One of the key aspects of the report Sports industry: time to refocus? (PwC’s Sports Survey 2019) refers to innovation in the sector. “The industry is waking up (and playing catch up)”. Sports organisations need to innovate in order to address changing consumer behaviour and compete against new forms of entertainment and any other form of leisure. According to the survey, nearly 94% of the sports leaders consider the ability of a sports organisation to innovate as either important (15%) or very important (79%). However, just 47% are implementing concrete innovation strategies.
PwC’s report suggests that the right combination of enabling structures, processes and people to make the innovation happen and remain relevant in an increasingly competitive and disrupted industry should be the focus of sports businesses. To go deeper on the topic, we have interviewed some leaders who emerged from an Audiense Insights report we made on the audience of Leaders Week, an event held earlier this month in London.
In the opinion of Lewis Wiltshire, consulting partner at digital sport consultancy Seven League, for true innovation to happen you need all levels of an organisation to buy into a shared vision and mission. “When there is an agreed and shared vision and mission, and when all levels of the business are aligned behind what needs to be done, including the c-suite, you have created a structure where innovation is possible. However, you still need great creative ideas!”, says Wiltshire.
The customer experience as a top priority is mentioned by Bryan Bedford, CEO and managing director at Bedford Agency. “We see customer experience being the ‘battleground’ for innovation and engagement that is driving a reference and recommendation model that is leading to growth for our business,” according to Bedford.

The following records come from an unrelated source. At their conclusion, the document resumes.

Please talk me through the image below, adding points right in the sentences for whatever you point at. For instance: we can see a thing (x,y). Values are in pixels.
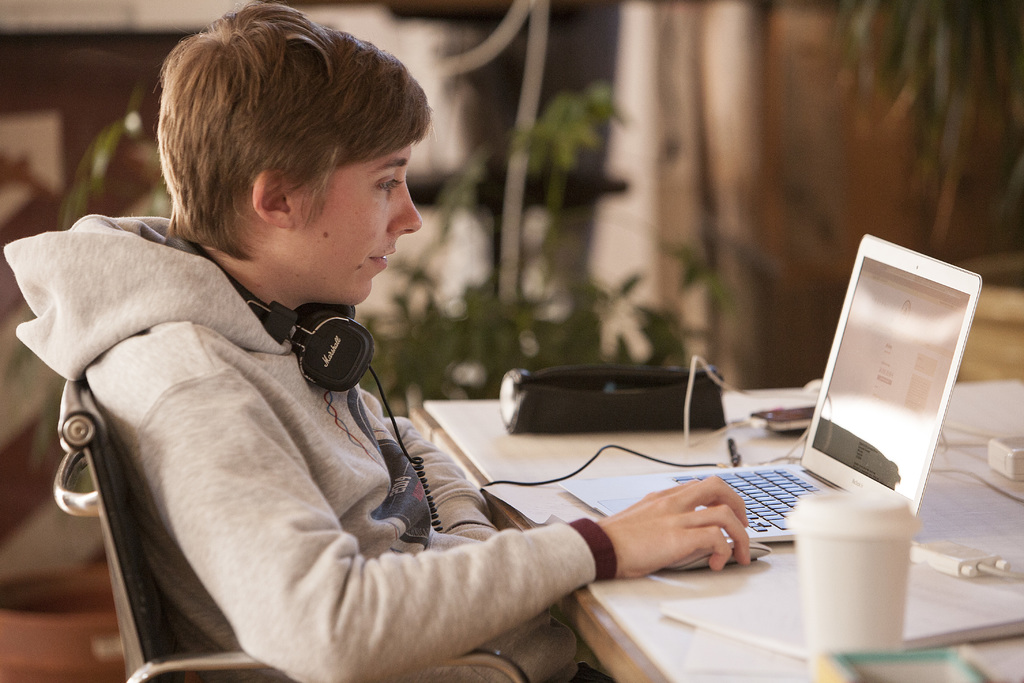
Here we can see a person (212,539) sitting on the chair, and here is the head phones (338,332), and in front (651,445) here is the table (638,439) and laptop (918,313) and some objects (888,544) on it, and here is the tree (425,321).
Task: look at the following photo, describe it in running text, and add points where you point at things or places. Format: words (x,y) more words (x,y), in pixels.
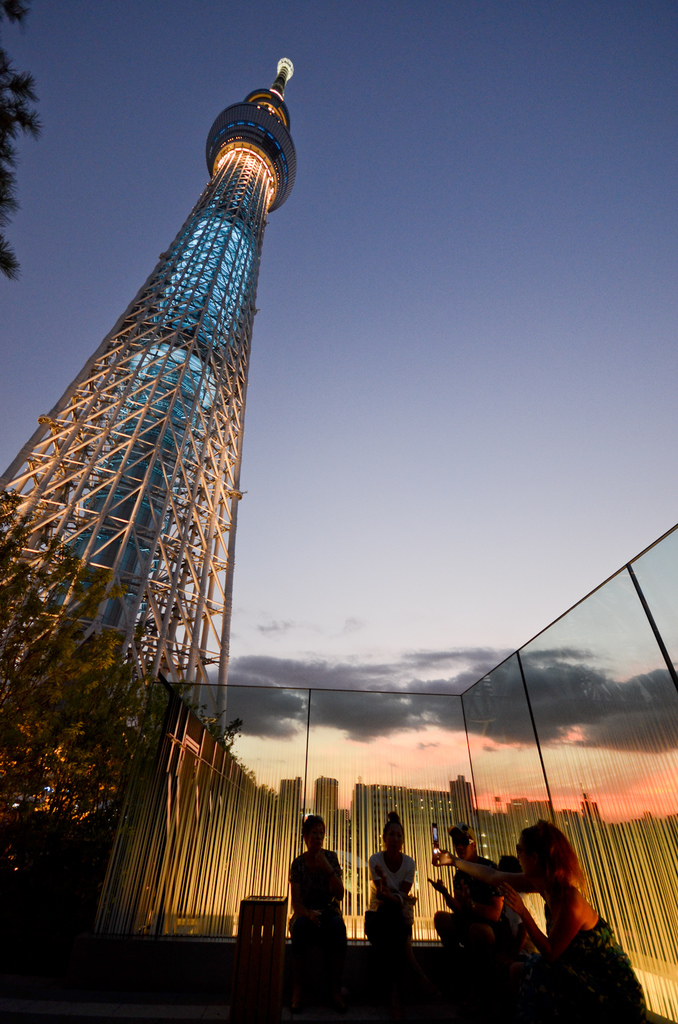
In this image I can see people (395,856) present in the front (410,903). There are glass walls (200,756). There is a building (218,210) and a tree (9,621) on the left (211,326). There is sky (428,620) at the top (34,146).
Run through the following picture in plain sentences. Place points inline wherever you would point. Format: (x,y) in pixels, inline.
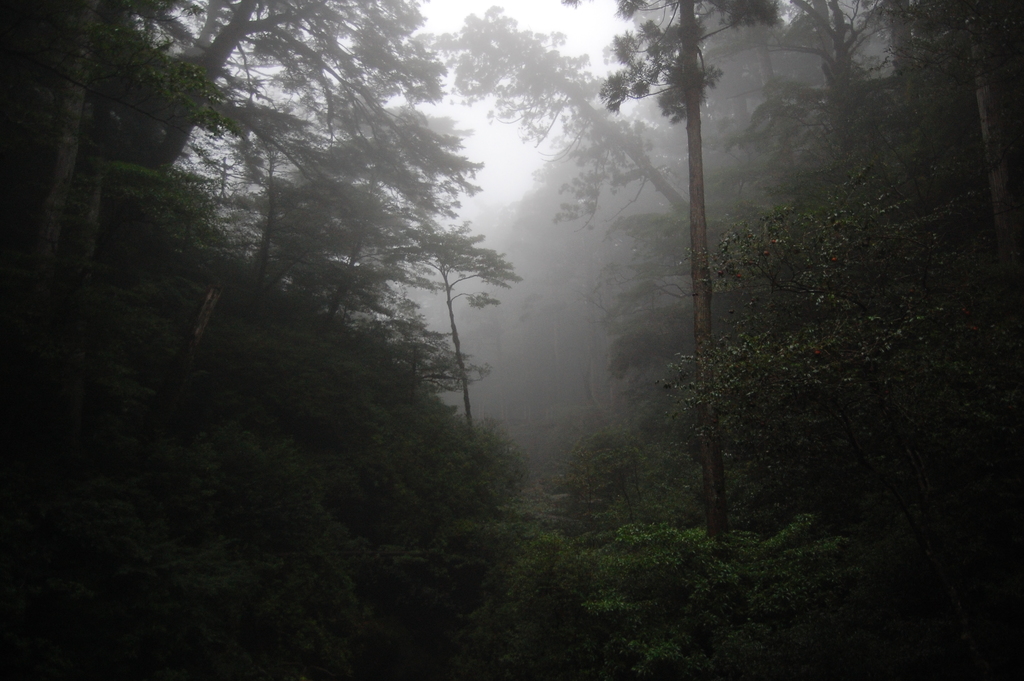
In this image I can see trees (404,442), smoke (508,344) and the sky (469,210). This image is taken may be in the forest (420,513).
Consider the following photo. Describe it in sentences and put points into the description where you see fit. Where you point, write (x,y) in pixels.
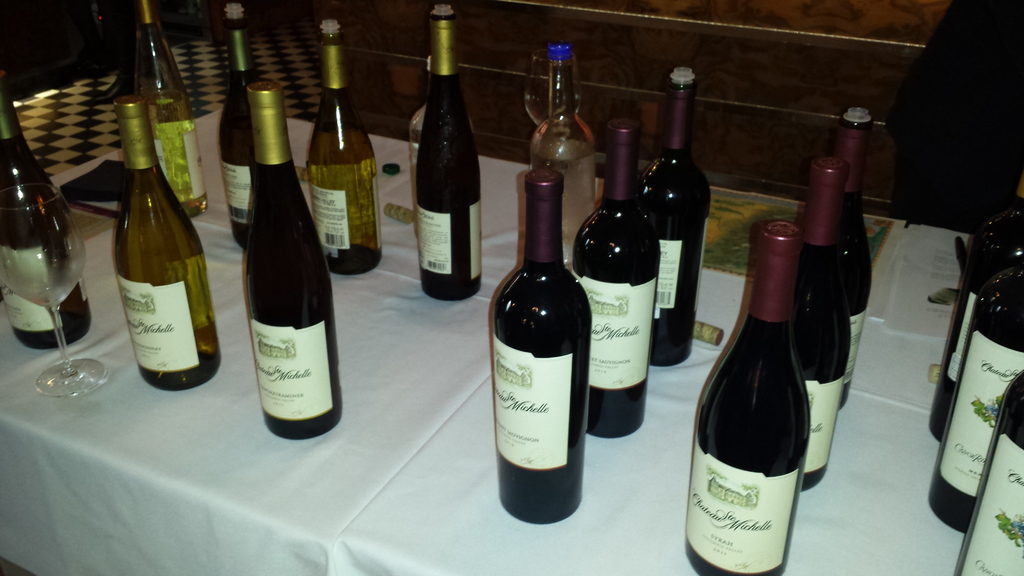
In this image there are group of bottles (561,451) and glasses (55,319) on the table (487,248). In the background (207,92) there is a wall (485,84) and tiles (82,114).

Russell Scibetti, CMO & president, KPI at Kore Software, states that “our systems can relieve a lot of technical burdens from the team and provide them a reliable, actionable system that aggregates all fan and corporate data into one place. This allows organizations to focus their internal staff less on the technical elements and more on the innovation that can be driven through the proper use of data.”
Visibility, accuracy, and consistency are critical to build a culture that can trust and properly leverage data across the board, defends Scibetti. “The same way we know we should personalize content for fans, we should personalize insights at scale for our internal stakeholders,” he says.
According to the PwC’s survey, initiatives related to engagement came out clearly ahead of initiatives related to changing organisational structures. “This confirms that sports organisations need to bolster their ability to engage and actively listen to stakeholders if they are to master innovation,” states the report.
Wiltshire, from Seven League, mentioned the FIFA Fan Movement as an example of engagement initiative as it builds engagement, transparency and interaction between FIFA and football fans all over the world. “It currently stands at more than 1000 fans in 70+ countries in the Fan Movement. This year, fans appeared on stage at the FIFA Women's Football Convention for the first time ever. Thanks to some visionary thinkers within FIFA, fans are empowered and that is changing perceptions of FIFA from the inside out.”
Returning to PwC's report, working with external partners is another essential channel to implement innovation and transformation which is recognised by sports leaders as well (75.7% rated this aspect as either important or very important). Working with partners does not necessarily mean sponsors, however.
Russell Scibetti says that third party partners and agencies tend to work across a wide landscape of sports organisations being exposed to a broad range of challenges and solutions. “We can bring that knowledge directly to our customers, or almost play ‘matchmaker’ to allow our customers to learn from one another,” comments Scibetti, who states the importance of having a way to “step back” and see things from different perspectives, which is challenging when you are consumed with day to day responsibilities. “Use those outside relationships – fans, agencies, partners – to be an active part of the problem solving process,” he suggests.
“Agencies are B2B businesses, shielded from the public glare which can discourage sports organisations from innovation,” says Lewis Wiltshire, who defends the build of strategic roadmaps with the client as a collaborative and transparent process, “rather than going into a dark room and emerging six weeks later with a completed strategy that the client may not recognise”.
Deeper, continuous and iterative customer insights are an absolute key capability in coming up with innovative ideas and have to be handled as critical to the success of the innovation process, states PwC’s Sports Survey 2019.